Las pequeñas manos oscuras tocan con timidez primero, trémulas de angustia después, aquellas manos blancas, ardidas de fiebre, desmadejadas a lo largo del cuerpo inmóvil. Los ojos de Colibrí recorren la grácil figura desmayada... Los grandes ojos están cerrados y se ahonda más la sombra de las ojeras violáceas bajo las espesas pestañas. De los labios entreabiertos, resecos, escapa la respiración fatigosa con ritmo desigual...
—¡Ama... Patrona... Señorita Mónica... ¿Se siente mal? ¿Muy mal?

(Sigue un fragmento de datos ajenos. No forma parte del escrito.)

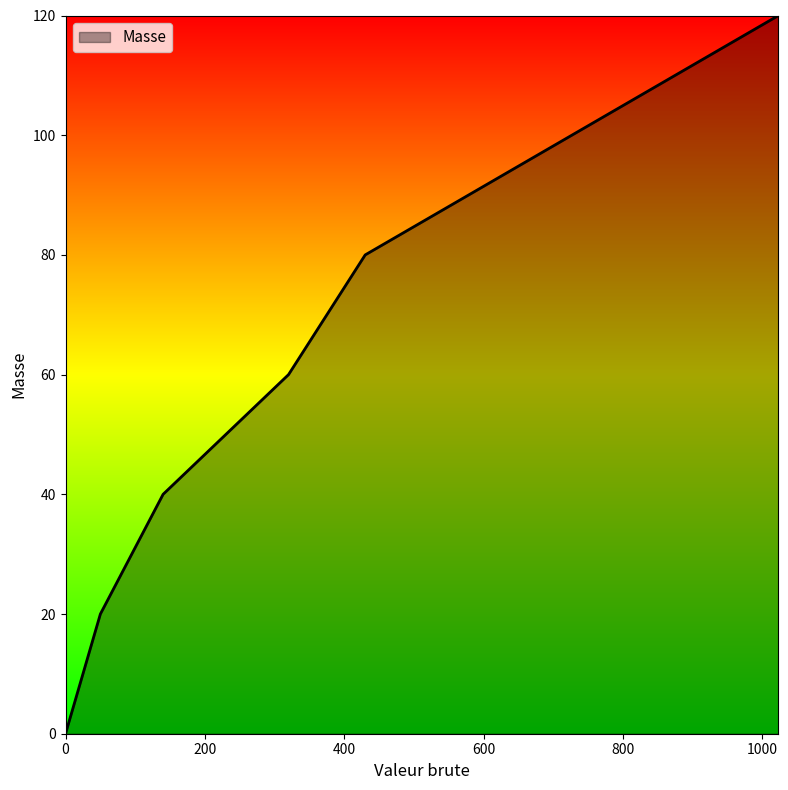

What is the greatest value displayed?

120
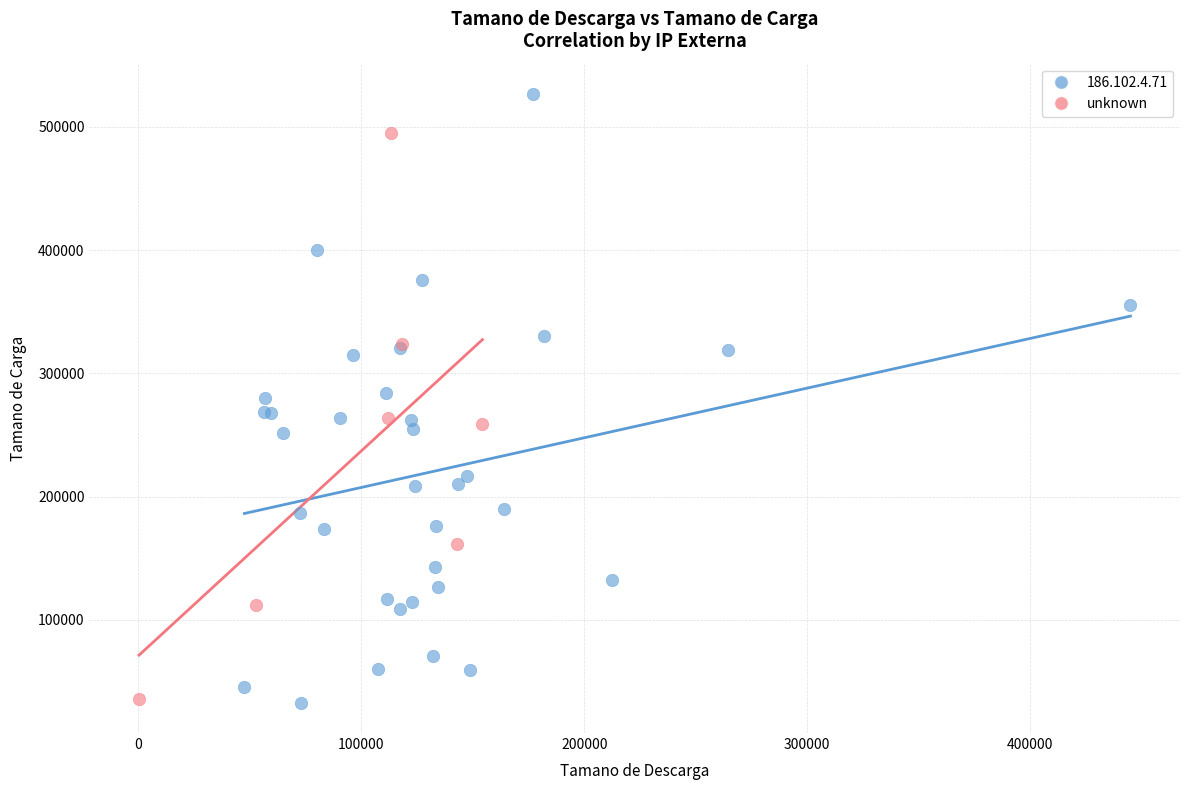

Which series contains the highest Y value?

186.102.4.71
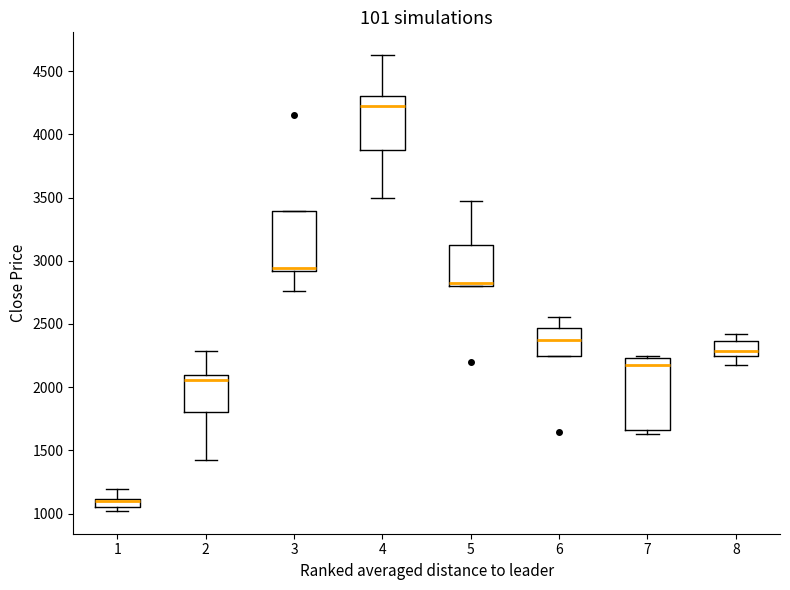

Which box is the tallest, from its lower edge to its upper edge?

7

Le duele la cabeza, ¿verdad?
—¡No... No me toque... Máteme... Máteme...! —delira Mónica en un girar de vagos y continuos gemidos—. ¡Eso no... Eso no...l ¡Suelte... Suelte... Déjeme...! —El débil cuerpo se agita desesperado y las manos se extienden en el aire como rechazando un cuerpo imaginario—. ¡Primero muerta... Primero muerta! ¡Tendrá que matarme antes! ¡No... No...! ¡No! ¡Oh...l
Toda ella se retuerce como en una lucha; sus propias manos, en el forcejear desesperado, desgarran el oscuro vestido. Colibrí, temblando, va hacia la puerta donde una recia figura varonil acaba de llegar, y angustiado explica:
—Está enferma, patrón... Tiene el mal... Sí, patrón, sí... Eso mismo... La fiebre, la peste, el mal... El que le daba allá en las barracas a los que cortaban la caña. ¡El mal que ella curaba!
—¿Qué estás diciendo?
—Lo tiene, patrón, está igual que los enfermos de allá. Así se movían, así gritaban... Y se va a morir, como se morían los hombres allá abajo, cuando estaban así... El médico dijo que la fiebre les quemaba la sangre...
—¿Qué sabes tú, charlatán? —rechaza Juan en un arrebato de malhumor.